==== Selected excerpt

[ARIN-consult] Consultation an ARIN IRR Roadmap
Ruediger Volk
rv at NIC.DTAG.DE
Wed Apr 25 09:08:25 EDT 2018
After having commented on John's presentation @Atlanta NANOG
and quietly watching the ARIN meeting last week over delayed webcast
I finally got around to contribute this evaluation and suggestion.
I'm happy to discuss further, and left out quite a lot of additional
details. (Though let me apologize in advance for the very limited number
of messages that I actually can process per day.)
Mark Kosters wrote Date: Thu Mar 15 09:56:09 EDT 2018
(http://lists.arin.net/pipermail/arin-consult/2018-March/000958.html)
in reporting about discussion @Atlanta NANOG
> * RPKI was mentioned as a superior system for routing security but many felt that an
> improvement to the IRR would be a good intermediate step.
>
> * Allowing for better tools that leveraged the existing routing system to help
> users create correct objects in both RPKI and IRR.
In a February thread between John Curran and Jay Borkenhagen there also was
mentioning of ongoing - but unannounced and so far undocumented - enhancements
to ARIN's RPKI. I would suggest to read Jay's request
"Please announce ARIN's rpki enhancement plans prior to beginning development"
with a wider horizon to actually cover both RPKI enhancements and
IRR changes/new design - I believe that a common plan is reasonable -
if not a requirement - for efficient developement and deployment of
a solution that covers a set of well understood goals to help
improve routing security; piecemeal independantly tinkering
with a number of features in the area is likely to deliver
suboptimal or broken results.

========

### Problems to solve
• A. Can you condense the paragraph of the ARIN IRR roadmap post that begins "In a February thread between John Curran and Jay Borkenhagen" into a shorter version that keeps its main points?
• B. Repeat word for word the passage of the ARIN IRR roadmap post from "Mark Kosters wrote" to "good intermediate step.".
• C. Would you pick up the ARIN IRR roadmap post right after its final sentence and carry it forward?

==== Information given

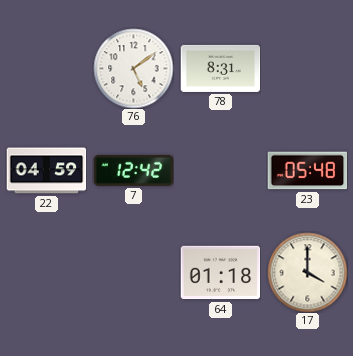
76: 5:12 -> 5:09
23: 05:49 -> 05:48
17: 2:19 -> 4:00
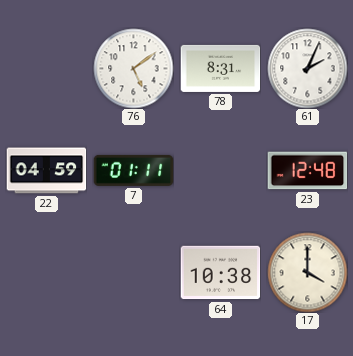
61: none -> 2:04
7: 12:42 -> 01:11
23: 05:48 -> 12:48
64: 01:18 -> 10:38
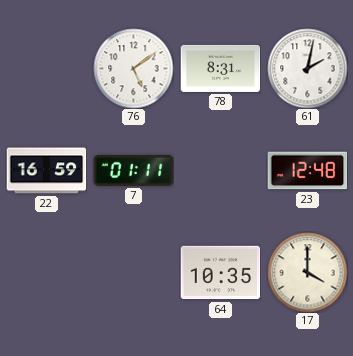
61: 2:04 -> 2:02
22: 04:59 -> 16:59
64: 10:38 -> 10:35
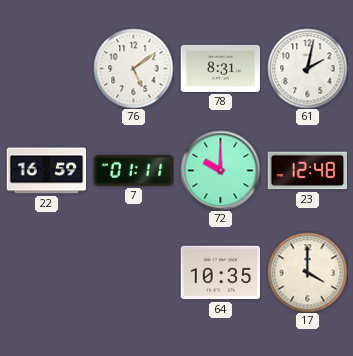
72: none -> 10:00
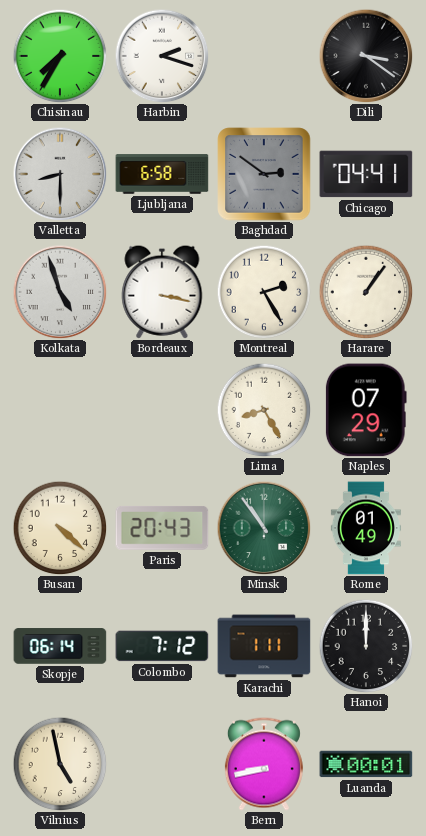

========

### The replies
• A. A February thread between John Curran and Jay Borkenhagen mentioned ongoing enhancements to ARIN's RPKI that had not been announced or documented. Jay's request that ARIN announce its RPKI enhancement plans before starting development should be read more broadly, covering both RPKI enhancements and IRR changes or new design. A common plan is reasonable, and perhaps required, to develop and deploy efficiently a solution that serves well-understood goals for improving routing security. Tinkering with individual features piecemeal and independently is likely to produce suboptimal or broken results.

• B.
Mark Kosters wrote Date: Thu Mar 15 09:56:09 EDT 2018
(http://lists.arin.net/pipermail/arin-consult/2018-March/000958.html)
in reporting about discussion @Atlanta NANOG
> * RPKI was mentioned as a superior system for routing security but many felt that an
> improvement to the IRR would be a good intermediate step.

• C.
The first bullet quoted from Mark seems to agree with the view that
broad use of RPKI is the more desirable - and longer time frame - goal
and use of IRR is viewed and intended to be transitional.
I agree with that and believe that carefully looking into the details
(including the specifics of ARIN) that efforts to add authorization
by resource holders into RPSL based IRR are a misguided waste and distraction
(as it likely would extend the IRR transitional use for another decade or more).
Efforts to improve ARIN's RPKI e.g. for more friendly and helpful user interface
(such as RIPE NCC's service provides to resource holders), reliability,
accessability of validated evaluation of RPKI information make sense and can
make the use of the system more attractive - leading to expanded coverage.
ARIN's RPKI already has implemented the link from it's authoritative whois
resource registry to enable resource holders to securely document with ROAs
authorized representation of their address space by routes in the public
Internet. Software to present this information in terms of IRR objects
(route:, route6:, route-set:) is available for free.
With minimum effort and within a few days ARIN thus could make
this information from the existing RPKI system accessible
as a new IRR collection (with a new "source:" distinguisher
to indicate the specific quality).
(As an operator I understand that a committing to a production service
requires more effort and time than this description of a demo service.)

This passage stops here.